=== Begin Enclosure ===

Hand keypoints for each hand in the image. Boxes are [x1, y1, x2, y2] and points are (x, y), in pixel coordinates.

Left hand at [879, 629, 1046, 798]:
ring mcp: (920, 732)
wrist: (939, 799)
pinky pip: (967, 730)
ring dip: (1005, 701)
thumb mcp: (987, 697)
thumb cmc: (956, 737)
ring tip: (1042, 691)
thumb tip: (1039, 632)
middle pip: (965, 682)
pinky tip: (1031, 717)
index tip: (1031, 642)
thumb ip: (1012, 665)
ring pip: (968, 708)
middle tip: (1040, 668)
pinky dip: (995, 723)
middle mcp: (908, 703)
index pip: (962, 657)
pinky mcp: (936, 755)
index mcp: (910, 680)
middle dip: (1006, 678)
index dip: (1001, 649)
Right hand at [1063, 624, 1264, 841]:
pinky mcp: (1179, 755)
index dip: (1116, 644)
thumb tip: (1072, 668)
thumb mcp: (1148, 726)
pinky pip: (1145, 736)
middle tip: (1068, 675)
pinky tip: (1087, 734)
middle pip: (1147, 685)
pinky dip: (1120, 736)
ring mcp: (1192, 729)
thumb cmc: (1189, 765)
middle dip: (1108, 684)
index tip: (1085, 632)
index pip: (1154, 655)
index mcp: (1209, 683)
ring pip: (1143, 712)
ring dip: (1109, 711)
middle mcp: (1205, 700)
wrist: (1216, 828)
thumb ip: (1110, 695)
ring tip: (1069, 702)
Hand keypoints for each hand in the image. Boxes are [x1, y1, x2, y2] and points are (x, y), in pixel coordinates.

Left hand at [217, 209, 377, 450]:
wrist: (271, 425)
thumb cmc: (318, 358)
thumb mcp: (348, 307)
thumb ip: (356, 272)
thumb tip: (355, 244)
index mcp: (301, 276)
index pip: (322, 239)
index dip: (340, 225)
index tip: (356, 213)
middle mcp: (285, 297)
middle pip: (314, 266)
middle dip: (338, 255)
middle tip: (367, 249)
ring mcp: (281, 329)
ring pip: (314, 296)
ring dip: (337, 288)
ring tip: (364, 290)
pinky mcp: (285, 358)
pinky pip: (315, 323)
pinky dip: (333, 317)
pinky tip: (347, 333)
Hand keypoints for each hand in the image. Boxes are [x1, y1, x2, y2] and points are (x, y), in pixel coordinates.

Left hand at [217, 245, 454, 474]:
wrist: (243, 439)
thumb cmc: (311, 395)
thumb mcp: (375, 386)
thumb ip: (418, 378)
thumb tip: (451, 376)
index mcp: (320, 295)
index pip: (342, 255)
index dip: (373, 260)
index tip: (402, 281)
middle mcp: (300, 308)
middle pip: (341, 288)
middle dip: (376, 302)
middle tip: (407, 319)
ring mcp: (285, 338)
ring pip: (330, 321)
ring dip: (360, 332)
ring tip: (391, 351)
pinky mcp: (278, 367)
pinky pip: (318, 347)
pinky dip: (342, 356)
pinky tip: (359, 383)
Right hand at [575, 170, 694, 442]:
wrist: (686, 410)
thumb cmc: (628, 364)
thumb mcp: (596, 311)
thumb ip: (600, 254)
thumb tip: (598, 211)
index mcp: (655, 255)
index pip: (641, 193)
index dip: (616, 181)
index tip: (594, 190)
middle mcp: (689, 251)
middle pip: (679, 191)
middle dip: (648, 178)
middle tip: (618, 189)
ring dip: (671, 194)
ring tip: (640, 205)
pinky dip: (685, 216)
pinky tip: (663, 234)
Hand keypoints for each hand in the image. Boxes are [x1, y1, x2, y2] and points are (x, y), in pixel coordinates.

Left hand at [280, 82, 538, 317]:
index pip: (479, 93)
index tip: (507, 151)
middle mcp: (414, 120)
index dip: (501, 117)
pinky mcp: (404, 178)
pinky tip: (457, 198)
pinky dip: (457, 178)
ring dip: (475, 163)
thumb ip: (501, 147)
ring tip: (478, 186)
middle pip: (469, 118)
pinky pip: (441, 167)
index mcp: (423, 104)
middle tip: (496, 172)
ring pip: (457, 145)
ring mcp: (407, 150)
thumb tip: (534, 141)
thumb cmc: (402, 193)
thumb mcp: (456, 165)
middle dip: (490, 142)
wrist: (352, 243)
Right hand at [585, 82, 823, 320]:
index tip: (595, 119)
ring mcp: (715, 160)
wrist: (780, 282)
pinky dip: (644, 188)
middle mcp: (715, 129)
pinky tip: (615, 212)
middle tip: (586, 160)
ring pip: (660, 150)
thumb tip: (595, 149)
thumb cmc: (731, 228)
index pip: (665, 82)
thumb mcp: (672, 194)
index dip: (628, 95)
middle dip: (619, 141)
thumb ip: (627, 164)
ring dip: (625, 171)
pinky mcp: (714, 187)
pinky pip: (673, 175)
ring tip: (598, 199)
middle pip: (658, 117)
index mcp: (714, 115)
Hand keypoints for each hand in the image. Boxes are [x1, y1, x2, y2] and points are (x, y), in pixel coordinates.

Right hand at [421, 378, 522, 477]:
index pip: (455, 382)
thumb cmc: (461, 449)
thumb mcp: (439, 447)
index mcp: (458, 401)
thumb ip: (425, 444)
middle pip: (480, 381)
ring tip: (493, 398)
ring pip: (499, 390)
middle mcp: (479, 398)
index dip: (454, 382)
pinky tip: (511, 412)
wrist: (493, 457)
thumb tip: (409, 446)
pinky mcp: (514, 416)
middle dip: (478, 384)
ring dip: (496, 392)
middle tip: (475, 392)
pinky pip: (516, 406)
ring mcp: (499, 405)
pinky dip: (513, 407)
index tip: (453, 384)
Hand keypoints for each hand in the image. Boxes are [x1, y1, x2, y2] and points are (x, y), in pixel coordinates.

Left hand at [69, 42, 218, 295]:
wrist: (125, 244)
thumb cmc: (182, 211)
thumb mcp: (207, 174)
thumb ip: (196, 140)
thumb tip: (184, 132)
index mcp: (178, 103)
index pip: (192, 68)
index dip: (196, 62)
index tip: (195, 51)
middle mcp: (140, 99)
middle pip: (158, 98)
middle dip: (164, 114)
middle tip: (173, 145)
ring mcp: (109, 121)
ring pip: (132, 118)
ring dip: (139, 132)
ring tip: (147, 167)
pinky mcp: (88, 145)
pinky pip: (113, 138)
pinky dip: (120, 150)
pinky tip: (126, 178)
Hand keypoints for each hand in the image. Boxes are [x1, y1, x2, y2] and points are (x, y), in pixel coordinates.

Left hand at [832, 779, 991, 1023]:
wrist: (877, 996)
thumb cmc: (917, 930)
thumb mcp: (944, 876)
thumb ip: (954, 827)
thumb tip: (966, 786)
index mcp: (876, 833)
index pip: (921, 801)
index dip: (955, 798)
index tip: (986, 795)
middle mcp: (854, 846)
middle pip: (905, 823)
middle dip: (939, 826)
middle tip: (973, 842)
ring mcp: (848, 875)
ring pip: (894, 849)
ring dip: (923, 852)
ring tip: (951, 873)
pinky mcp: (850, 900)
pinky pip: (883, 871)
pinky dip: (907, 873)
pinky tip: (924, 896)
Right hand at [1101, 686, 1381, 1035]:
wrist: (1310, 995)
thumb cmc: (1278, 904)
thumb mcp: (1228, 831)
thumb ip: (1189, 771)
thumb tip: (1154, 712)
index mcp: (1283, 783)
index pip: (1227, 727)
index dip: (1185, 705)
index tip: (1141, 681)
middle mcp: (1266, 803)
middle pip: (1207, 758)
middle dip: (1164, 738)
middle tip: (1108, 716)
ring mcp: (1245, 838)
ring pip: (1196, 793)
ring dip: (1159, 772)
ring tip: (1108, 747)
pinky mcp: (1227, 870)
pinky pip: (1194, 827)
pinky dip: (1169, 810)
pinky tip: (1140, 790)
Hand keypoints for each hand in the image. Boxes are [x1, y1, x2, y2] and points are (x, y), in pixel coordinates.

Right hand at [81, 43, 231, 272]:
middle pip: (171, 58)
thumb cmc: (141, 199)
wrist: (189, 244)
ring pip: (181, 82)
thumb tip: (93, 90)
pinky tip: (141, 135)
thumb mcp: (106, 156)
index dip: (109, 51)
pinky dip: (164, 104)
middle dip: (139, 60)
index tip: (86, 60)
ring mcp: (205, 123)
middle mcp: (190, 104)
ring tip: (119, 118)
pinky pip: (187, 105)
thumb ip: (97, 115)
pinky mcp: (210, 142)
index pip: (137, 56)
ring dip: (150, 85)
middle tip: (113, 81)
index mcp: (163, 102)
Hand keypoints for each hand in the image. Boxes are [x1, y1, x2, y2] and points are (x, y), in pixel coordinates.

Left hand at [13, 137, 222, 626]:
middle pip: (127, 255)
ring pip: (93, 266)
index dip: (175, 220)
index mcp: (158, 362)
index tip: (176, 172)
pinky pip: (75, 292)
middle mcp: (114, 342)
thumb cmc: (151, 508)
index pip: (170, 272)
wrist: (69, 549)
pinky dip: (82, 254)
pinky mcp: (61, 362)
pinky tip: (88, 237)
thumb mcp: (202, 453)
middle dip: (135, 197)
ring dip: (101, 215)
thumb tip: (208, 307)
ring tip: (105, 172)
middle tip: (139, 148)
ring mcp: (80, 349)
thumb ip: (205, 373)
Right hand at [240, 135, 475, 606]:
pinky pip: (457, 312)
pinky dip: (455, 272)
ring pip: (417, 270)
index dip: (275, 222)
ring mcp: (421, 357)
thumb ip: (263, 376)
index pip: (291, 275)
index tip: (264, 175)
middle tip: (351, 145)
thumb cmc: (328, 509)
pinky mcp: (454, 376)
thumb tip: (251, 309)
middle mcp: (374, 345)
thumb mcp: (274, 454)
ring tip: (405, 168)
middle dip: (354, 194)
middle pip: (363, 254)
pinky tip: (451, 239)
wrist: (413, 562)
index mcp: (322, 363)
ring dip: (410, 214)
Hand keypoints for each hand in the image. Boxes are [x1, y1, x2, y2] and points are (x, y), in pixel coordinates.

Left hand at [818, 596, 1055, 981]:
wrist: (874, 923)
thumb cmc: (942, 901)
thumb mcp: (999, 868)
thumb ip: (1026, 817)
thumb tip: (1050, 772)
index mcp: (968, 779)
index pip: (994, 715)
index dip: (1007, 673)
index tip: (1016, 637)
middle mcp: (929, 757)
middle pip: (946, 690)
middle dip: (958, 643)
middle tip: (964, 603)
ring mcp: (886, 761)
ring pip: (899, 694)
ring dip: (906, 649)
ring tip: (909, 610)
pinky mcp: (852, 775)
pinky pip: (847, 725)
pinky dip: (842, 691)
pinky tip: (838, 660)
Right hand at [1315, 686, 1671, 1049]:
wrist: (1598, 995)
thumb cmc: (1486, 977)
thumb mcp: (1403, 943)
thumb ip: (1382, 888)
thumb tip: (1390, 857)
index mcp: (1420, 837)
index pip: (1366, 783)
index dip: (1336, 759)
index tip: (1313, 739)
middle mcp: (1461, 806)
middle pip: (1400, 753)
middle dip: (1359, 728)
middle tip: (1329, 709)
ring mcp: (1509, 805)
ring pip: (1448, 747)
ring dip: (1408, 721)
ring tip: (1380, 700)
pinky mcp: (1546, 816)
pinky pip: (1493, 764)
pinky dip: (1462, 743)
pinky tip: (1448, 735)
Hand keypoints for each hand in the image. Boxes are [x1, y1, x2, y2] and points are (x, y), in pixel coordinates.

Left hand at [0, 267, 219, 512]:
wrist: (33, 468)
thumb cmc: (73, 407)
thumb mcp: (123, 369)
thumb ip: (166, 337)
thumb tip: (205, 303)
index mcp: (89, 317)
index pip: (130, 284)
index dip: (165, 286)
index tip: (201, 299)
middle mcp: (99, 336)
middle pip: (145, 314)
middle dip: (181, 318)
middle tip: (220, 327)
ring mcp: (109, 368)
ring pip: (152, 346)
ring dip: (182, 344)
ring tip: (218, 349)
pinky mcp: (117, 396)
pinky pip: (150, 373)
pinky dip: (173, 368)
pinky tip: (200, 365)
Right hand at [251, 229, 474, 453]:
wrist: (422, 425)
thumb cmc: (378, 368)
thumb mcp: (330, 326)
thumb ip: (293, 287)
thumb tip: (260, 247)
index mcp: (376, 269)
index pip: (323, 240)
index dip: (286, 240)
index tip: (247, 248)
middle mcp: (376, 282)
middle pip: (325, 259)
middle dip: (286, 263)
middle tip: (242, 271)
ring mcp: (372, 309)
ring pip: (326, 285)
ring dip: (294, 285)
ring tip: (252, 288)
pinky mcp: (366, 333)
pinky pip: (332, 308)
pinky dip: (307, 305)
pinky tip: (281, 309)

=== End Enclosure ===

Exercise aim -> Output must consist only of the listing's lines from the first through the line with "ring dip: (1005, 701)", reproduced word for word.

Task result ->
Hand keypoints for each hand in the image. Boxes are [x1, y1, x2, y2] and points are (x, y), in pixel coordinates.

Left hand at [879, 629, 1046, 798]:
ring mcp: (920, 732)
wrist: (939, 799)
pinky pip: (967, 730)
ring dip: (1005, 701)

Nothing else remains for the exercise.